La recherche sur les coopérations interentreprises, "commanditée" par les dirigeants
d'entreprise, se trouve déterminée par les enjeux pratiques qui se posent à travers le
monde.
Les formes coopératives interentreprises s'ancrent, aux Etats-Unis, dans l'économie
internationale. Dans ce cadre, on observe un décallage évident entre les objectifs des
entreprises américaines associées dans des coentreprises à des partenaires japonais
engagés dans une stratégie d'apprentissage technologique à long terme à la poursuite
d'objectifs stratégiques.

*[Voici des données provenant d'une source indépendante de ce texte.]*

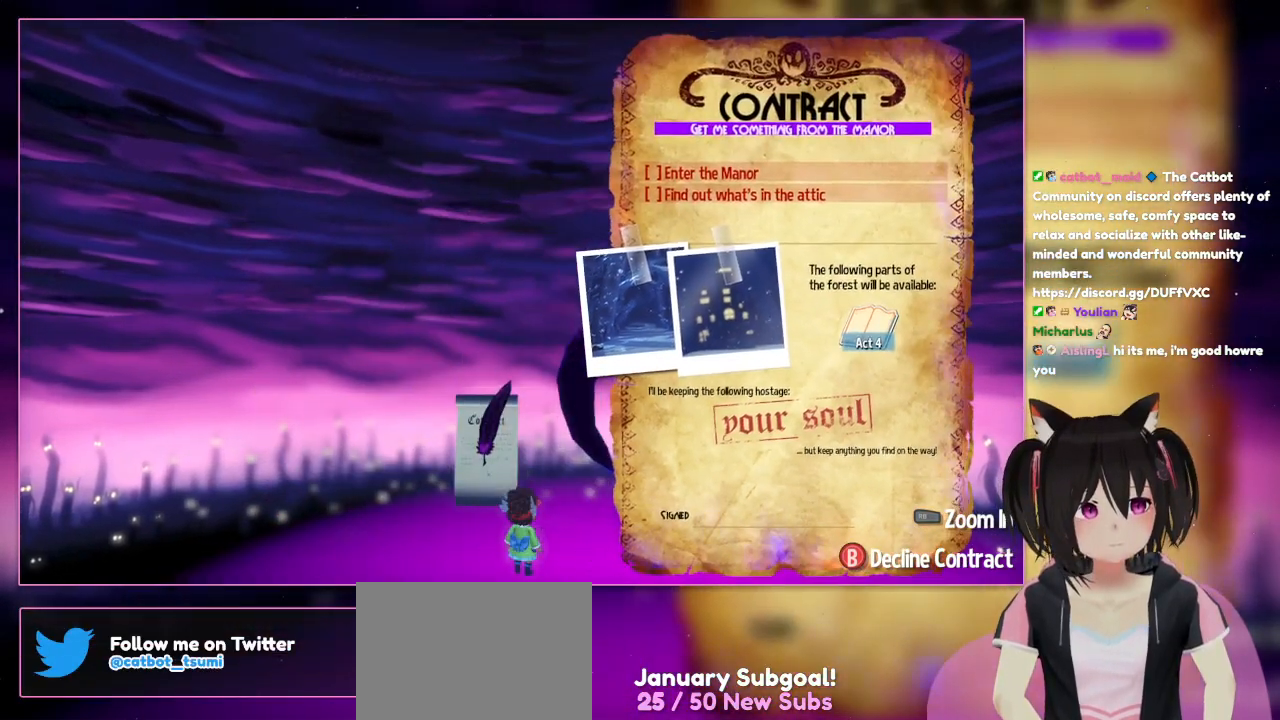
{"buttons": [], "left_stick": "center", "right_stick": "center", "events": []}
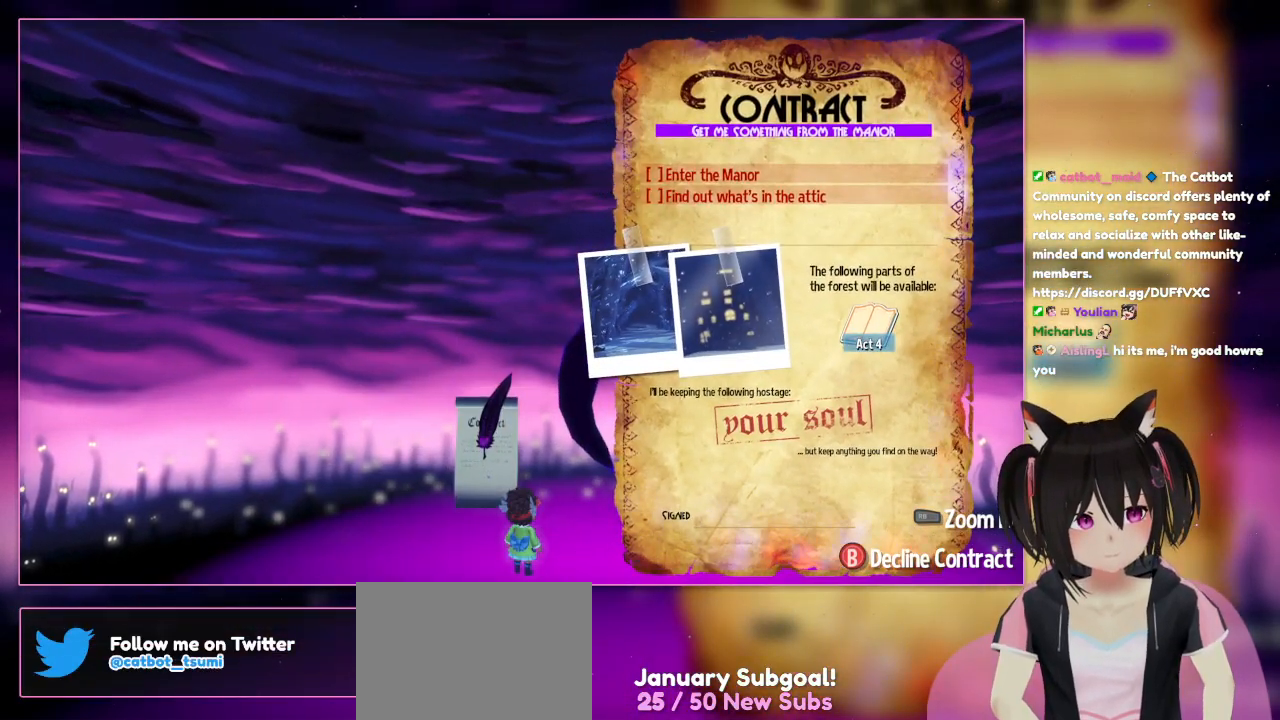
{"buttons": [], "left_stick": "center", "right_stick": "center", "events": []}
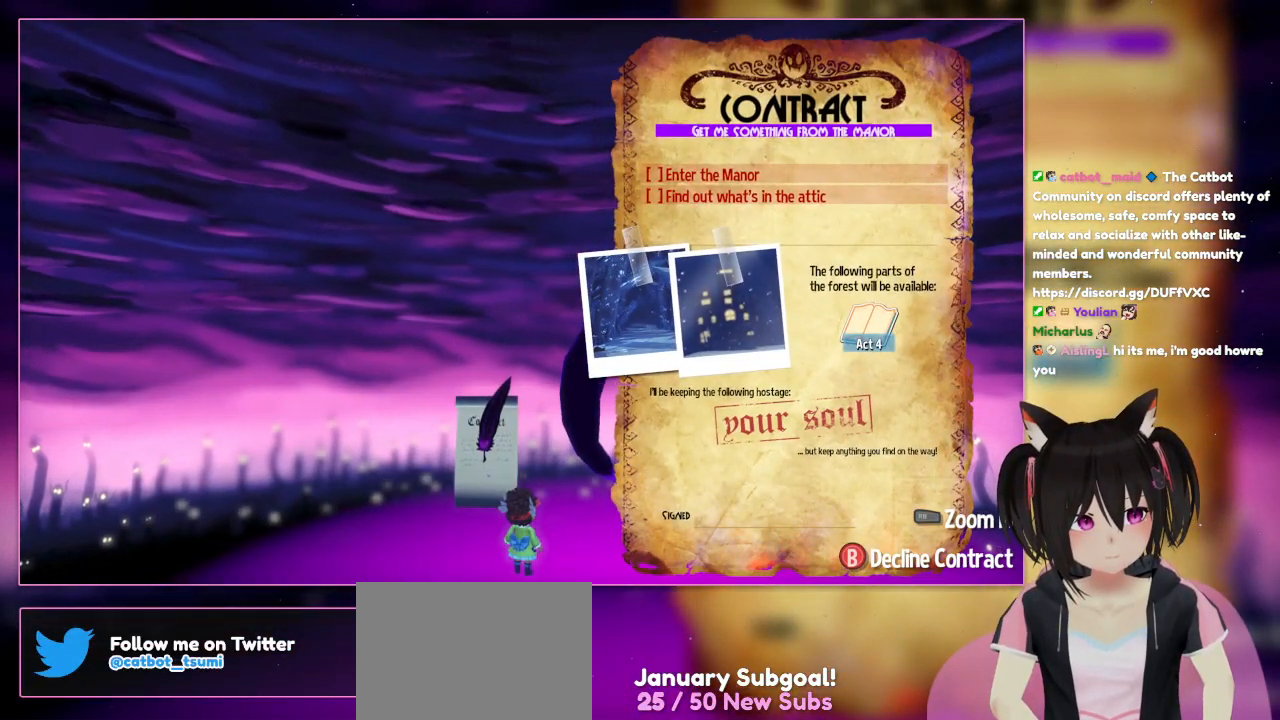
{"buttons": [], "left_stick": "up", "right_stick": "center", "events": [[150, "left_stick", "up"]]}
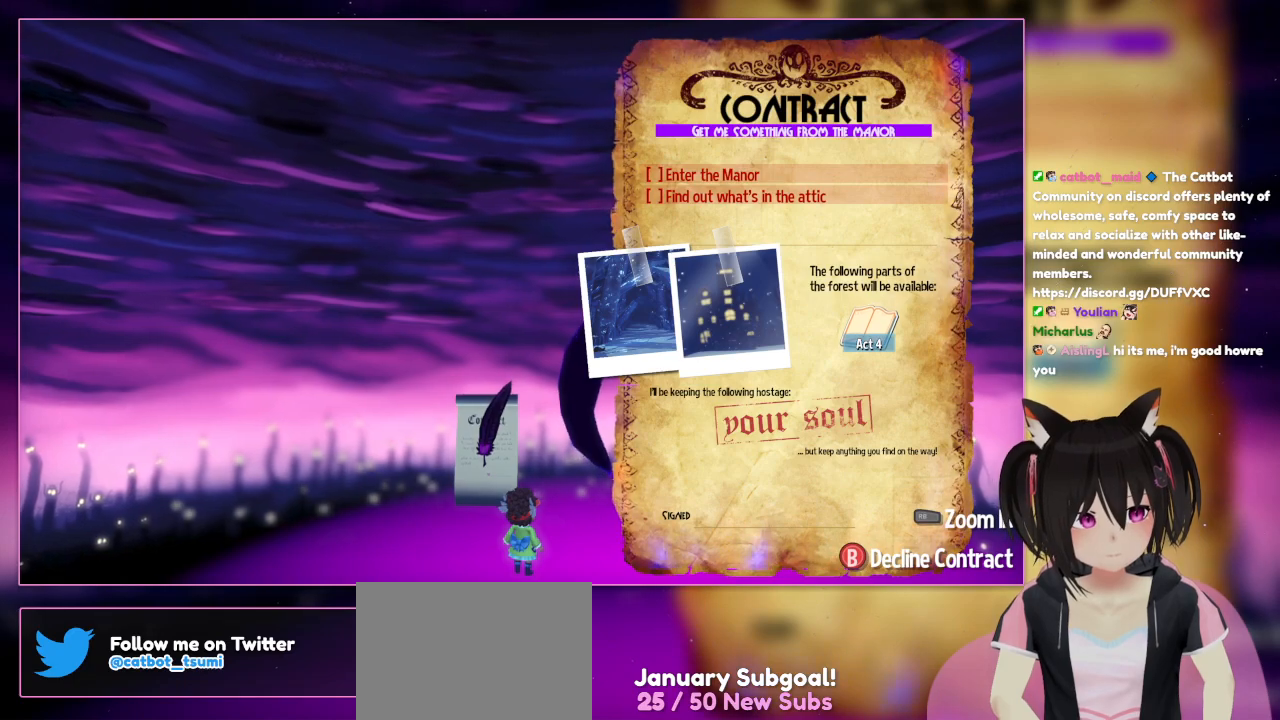
{"buttons": [], "left_stick": "down", "right_stick": "center", "events": [[50, "left_stick", "center"], [250, "left_stick", "down"]]}
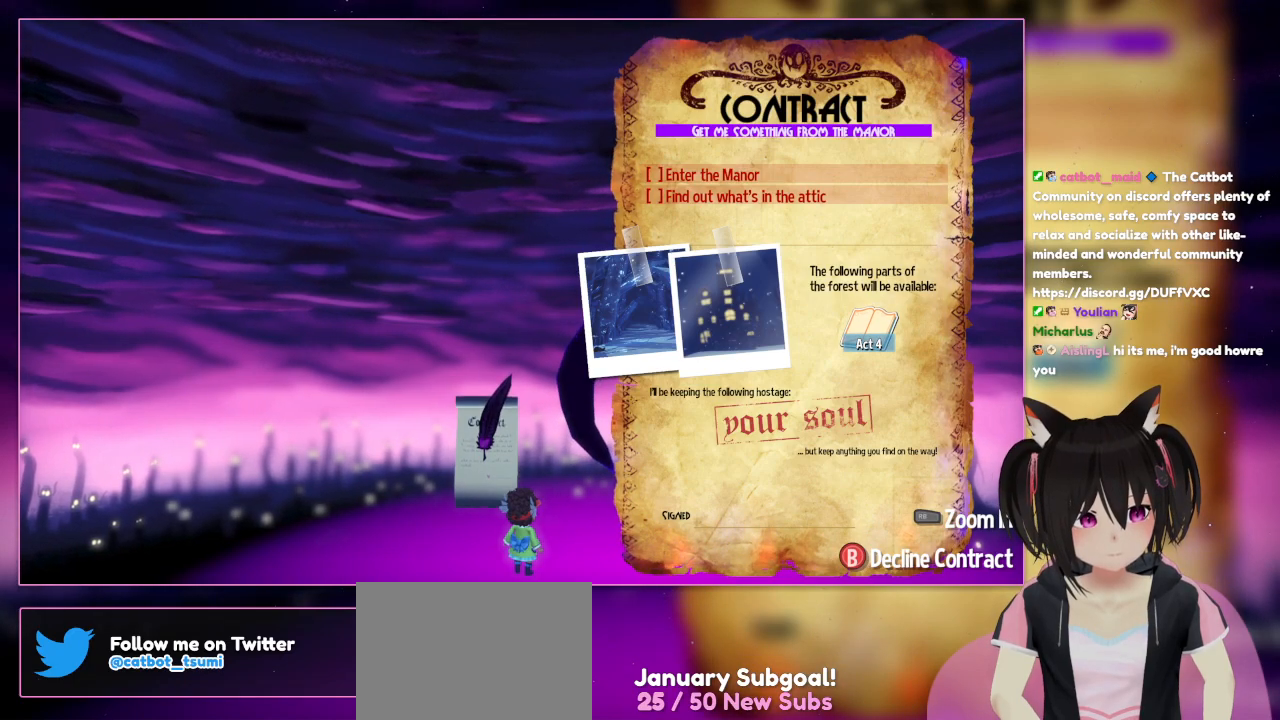
{"buttons": [], "left_stick": "center", "right_stick": "center", "events": [[150, "left_stick", "center"]]}
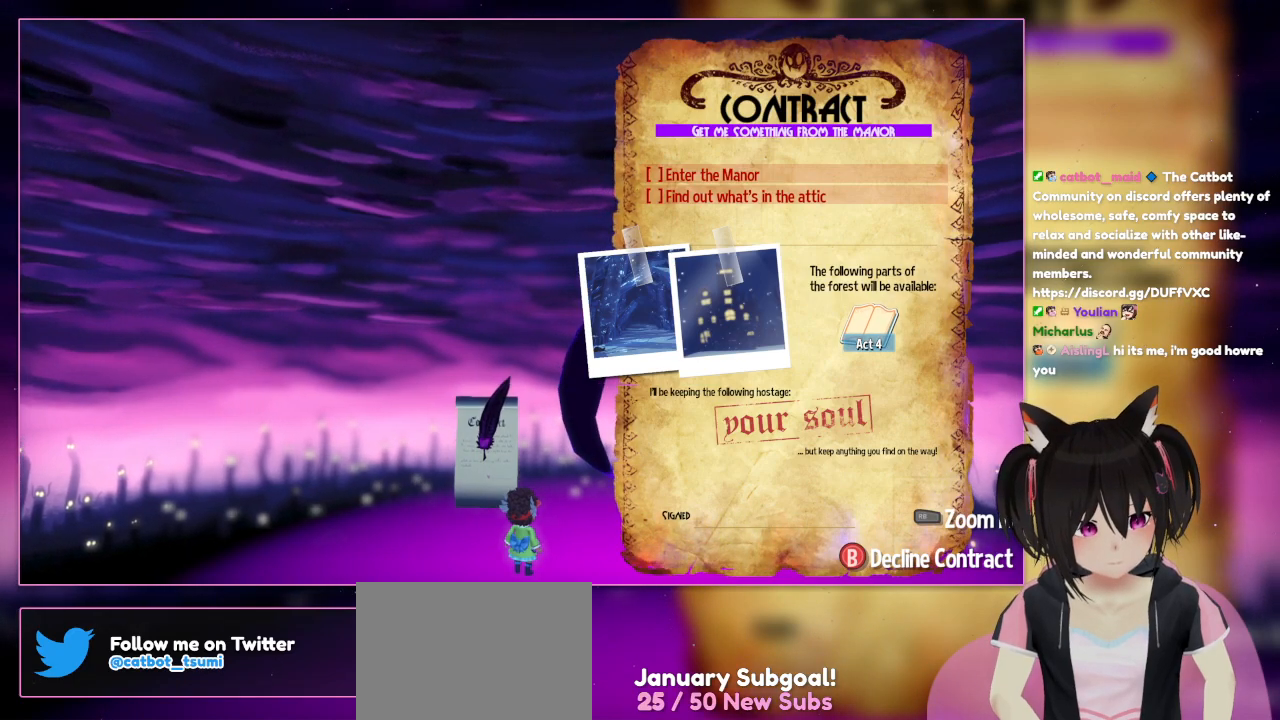
{"buttons": [], "left_stick": "center", "right_stick": "center", "events": []}
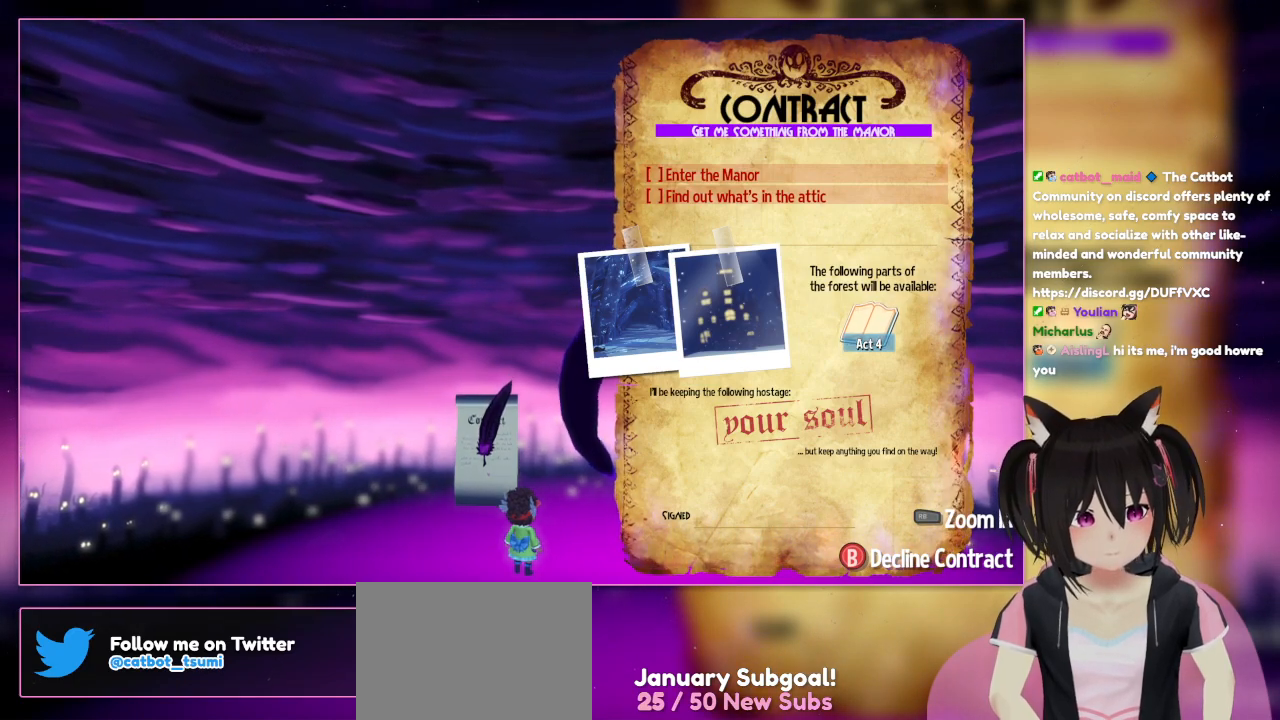
{"buttons": [], "left_stick": "down", "right_stick": "center", "events": [[283, "left_stick", "down"]]}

Les alliances entre entreprises américaines et européennes n'ont
pas suscité le même intérêt. De la simple coentreprise internationale souvent
commerciale, on passe à l'alliance stratégique globale et mondiale. Ce phénomène
va être fortement médiatisé et dramatisé au cours des années 1980.
Ce rééquilibrage des forces concurrentielles en faveur du Japon s'exprime dans le
management du développement technologique. La structure économique et sociale du
Japon s'adapte particulièrement bien à cet enjeu. Le mécanisme essentiel de l'économie
japonaise est le maillage, enchevêtrement de relations extérieures, entre recherche,
monde de la finance et entreprises industrielles autour de la figure centrale des
"keiretsu", groupements d'entreprises qui succèdent aux "zaibatsu", conglomérats
géants dissous après la deuxième guerre mondiale par l'occupant américain.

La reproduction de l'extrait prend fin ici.